|Signage on Pennsylvania State Road 2034 in Herrick. Note spelling.|
The main east/west thoroughfare for migration to the newly opened lands was known by many names. For those pioneers who had already made it to western New York, it was called the Newburgh turnpike, as Newburgh was where the road led. [Even though maps as far back as 1778 use the current "Newburgh" spelling, the Pennsylvanians still spell it "Newburg Turnpike."]
|NY Route 114 at Cochecton. The "end" of the Newburgh-Cochecton Turnpike.|
A zoomable map with annotations is at the link below. If possible, open it in another window to help you follow the text. https://www.google.com/maps/d/edit?mid=z7CBt6kucJTo.kLLRSGgoqpAg&usp=sharing
|Roads and places mentioned in this blog. Open in another window. The yellow marker on the far right is Newburgh on the Hudson River. The turnpike started at that location and ended at the red marker at Cochecton on the Delaware River. The road that continued west of the Delaware was often also called the Newburgh Turnpike, but it was chartered as the Great Bend Turnpike. It ended at the green marker, the Great Bend in the Susquehanna River. The Fullers and the Campbells were living close to "Peenpack" which is shown by the light green marker (D). Their destination of Bentley Creek is the dark blue marker on the left side.|
For those about to make the trek to the west it might have been called the "Great Bend Turnpike" or the road to Cochecton (pronounced "cuh-SHEK-ton," which was Lenape for "foaming water" or translated by others to mean "low land"). General James Clinton had proposed a similar road in 1805 to the military tracts (never built) which he called the "National Appian Way."[ii] This route took on that nickname.

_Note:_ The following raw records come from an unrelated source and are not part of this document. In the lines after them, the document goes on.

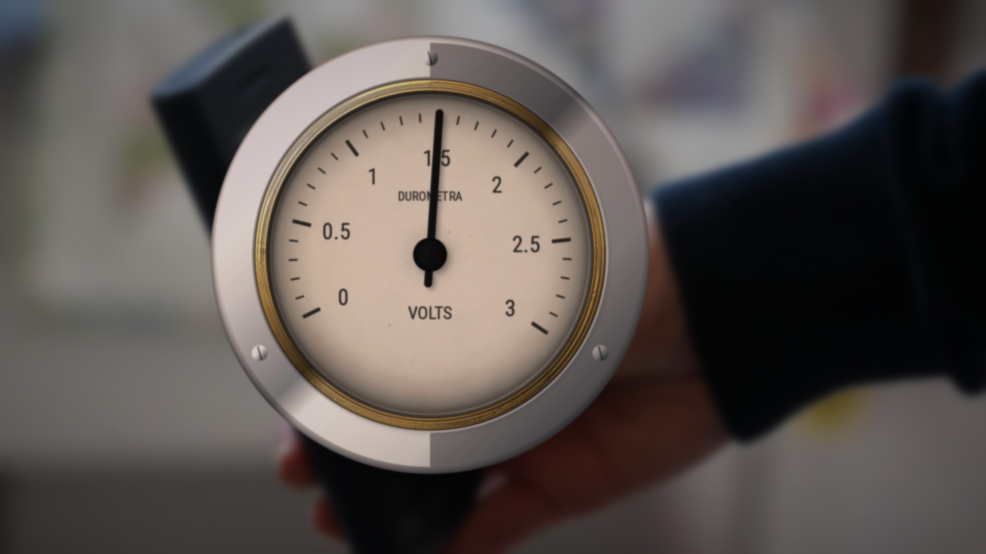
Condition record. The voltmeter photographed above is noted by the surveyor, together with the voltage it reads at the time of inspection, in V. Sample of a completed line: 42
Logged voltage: 1.5
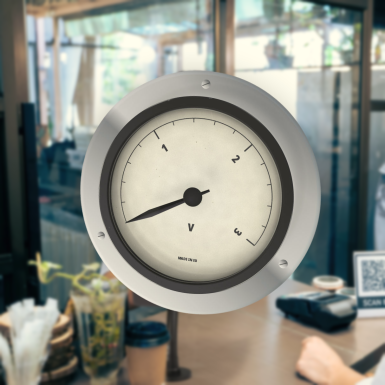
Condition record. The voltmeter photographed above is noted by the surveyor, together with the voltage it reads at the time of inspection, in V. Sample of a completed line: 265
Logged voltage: 0
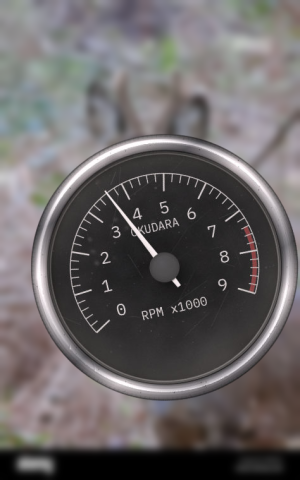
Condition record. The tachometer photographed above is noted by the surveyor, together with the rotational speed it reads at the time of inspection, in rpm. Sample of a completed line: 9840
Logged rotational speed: 3600
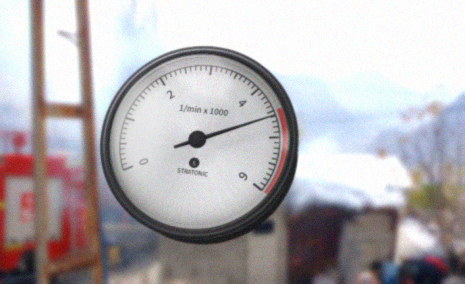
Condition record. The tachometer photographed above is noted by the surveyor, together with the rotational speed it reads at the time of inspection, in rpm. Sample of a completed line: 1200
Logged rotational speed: 4600
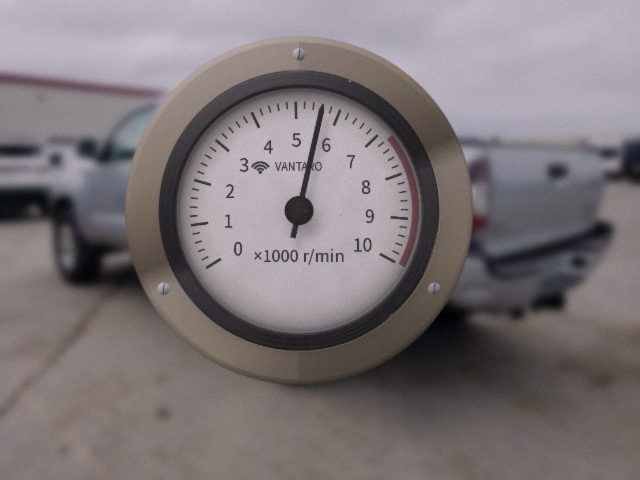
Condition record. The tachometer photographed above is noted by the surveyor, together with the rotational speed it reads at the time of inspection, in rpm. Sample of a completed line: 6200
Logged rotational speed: 5600
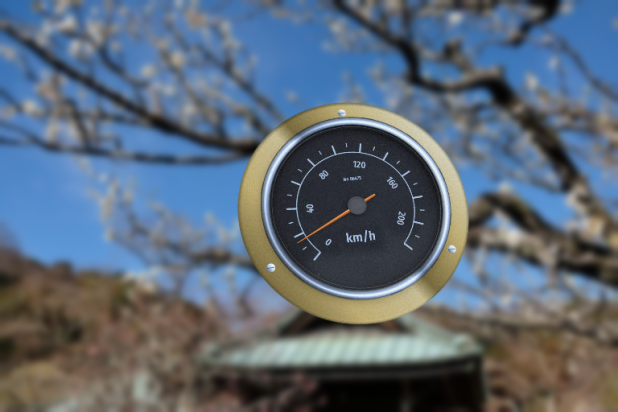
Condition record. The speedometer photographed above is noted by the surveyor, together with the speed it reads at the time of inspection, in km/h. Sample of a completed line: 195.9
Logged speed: 15
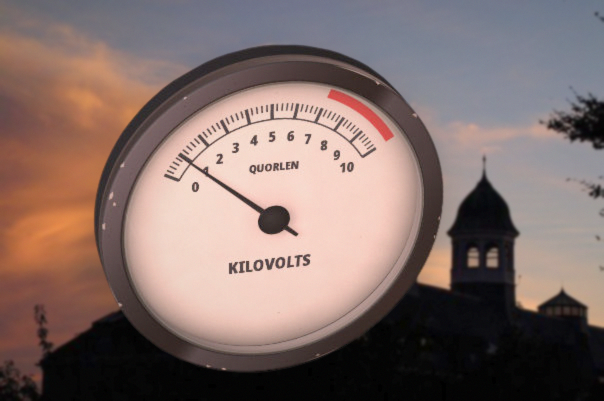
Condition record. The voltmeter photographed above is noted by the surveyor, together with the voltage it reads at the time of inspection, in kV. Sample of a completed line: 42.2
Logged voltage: 1
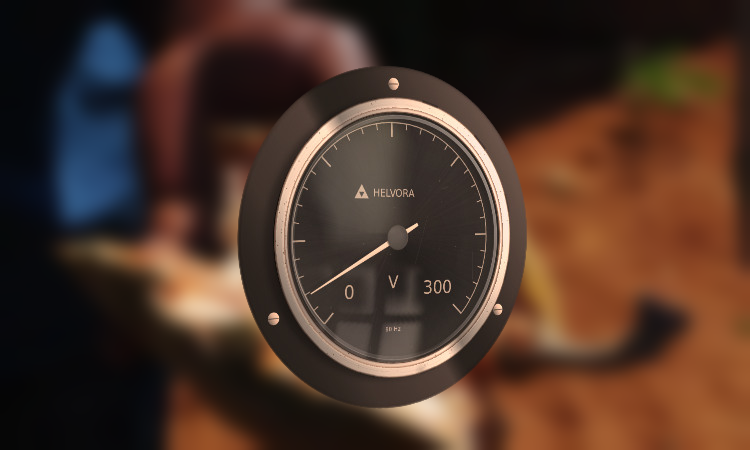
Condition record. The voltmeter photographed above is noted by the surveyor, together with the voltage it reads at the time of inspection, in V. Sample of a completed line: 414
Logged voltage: 20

|Signage on Great Bend Turnpike near Pleasant Mount. The turnpike changed names along the route depending on the "most common destination" of people of the area.|
Technically the route was a series of many different roads. The most easterly was the road that started at Newburgh on the Hudson River and terminated at Cochecton on the Delaware River. Its official name was the Newburgh-Cochecton Turnpike and was built and operated by a private enterprise, the Newburgh and Cochecton Turnpike company. Cochecton was chosen as the terminus as it was the site of a ford of the Delaware River to Damascus Manor on the Pennsylvania side.[iii] But it was also chosen, according to Ruttenber, because the principal stockholders had land in that area on which they had speculated.[iv]

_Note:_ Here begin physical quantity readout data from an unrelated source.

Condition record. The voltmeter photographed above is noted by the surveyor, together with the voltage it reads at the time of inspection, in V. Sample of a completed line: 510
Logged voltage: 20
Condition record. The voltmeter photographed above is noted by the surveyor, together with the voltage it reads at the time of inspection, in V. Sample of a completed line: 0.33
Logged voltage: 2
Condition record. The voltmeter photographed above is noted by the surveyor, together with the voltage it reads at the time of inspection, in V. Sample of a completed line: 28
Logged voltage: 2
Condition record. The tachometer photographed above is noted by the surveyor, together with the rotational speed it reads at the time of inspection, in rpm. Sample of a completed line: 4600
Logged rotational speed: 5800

|Delaware River from Newburgh-Cochecton Turnpike in Cochecton.|
The road from Damascus, Pennsylvania to the Great Bend in the Susquehanna River was called the Great Bend Turnpike. The enterprise that would build and operate this road was called the Company of the Coshecton [another common Pennsylvania spelling] & Great Bend Turnpike Road.[v]

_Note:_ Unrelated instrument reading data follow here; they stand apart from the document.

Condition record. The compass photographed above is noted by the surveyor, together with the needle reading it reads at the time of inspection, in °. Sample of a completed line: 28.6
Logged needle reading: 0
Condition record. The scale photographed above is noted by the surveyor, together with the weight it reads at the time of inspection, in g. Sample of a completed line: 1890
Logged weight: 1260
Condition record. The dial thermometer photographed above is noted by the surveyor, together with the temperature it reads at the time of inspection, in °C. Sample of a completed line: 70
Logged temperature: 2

|One share of Coshecton & Great Bend Turnpike Stock.|
At Great Bend the road connected with other well-used trails/roads that Indians had used for centuries and on which Sullivan's army had left its marks with over-packed supply wagons and artillery. The Old Lakawana Trail led from New Milford to the Great Bend. From there the well-traveled paths on either side of the Susquehanna River led to Newtown (now Elmira) and Tioga Point.[vi]
|Signage from Pennsylvania TR 945 in Gibson Township.|
Two ferries operated across the Susquehanna at Great Bend until the first bridge was built in 1814.[vii] I suspect the Campbells made use of the ferries at that location and traveled on the north side of the Susquehanna which flows westward almost along the NY/PA border. They would have passed through the ancient Indian town of Owego, a small pioneer and merchant village in 1805.
|At the crest of a hill, before reaching Pleasant Mount, PA,, the travelers could look back and see the Catskills of New York for the last time.|
The distance between Peenpack and Bentley Creek is about 170 miles. On horseback this could be done in 4 or 5 days. Walking with light provisions would take 8-10 days. With families, heavy supplies, and the droving of cattle/hogs/sheep, this distance could take 20-40 days to accomplish.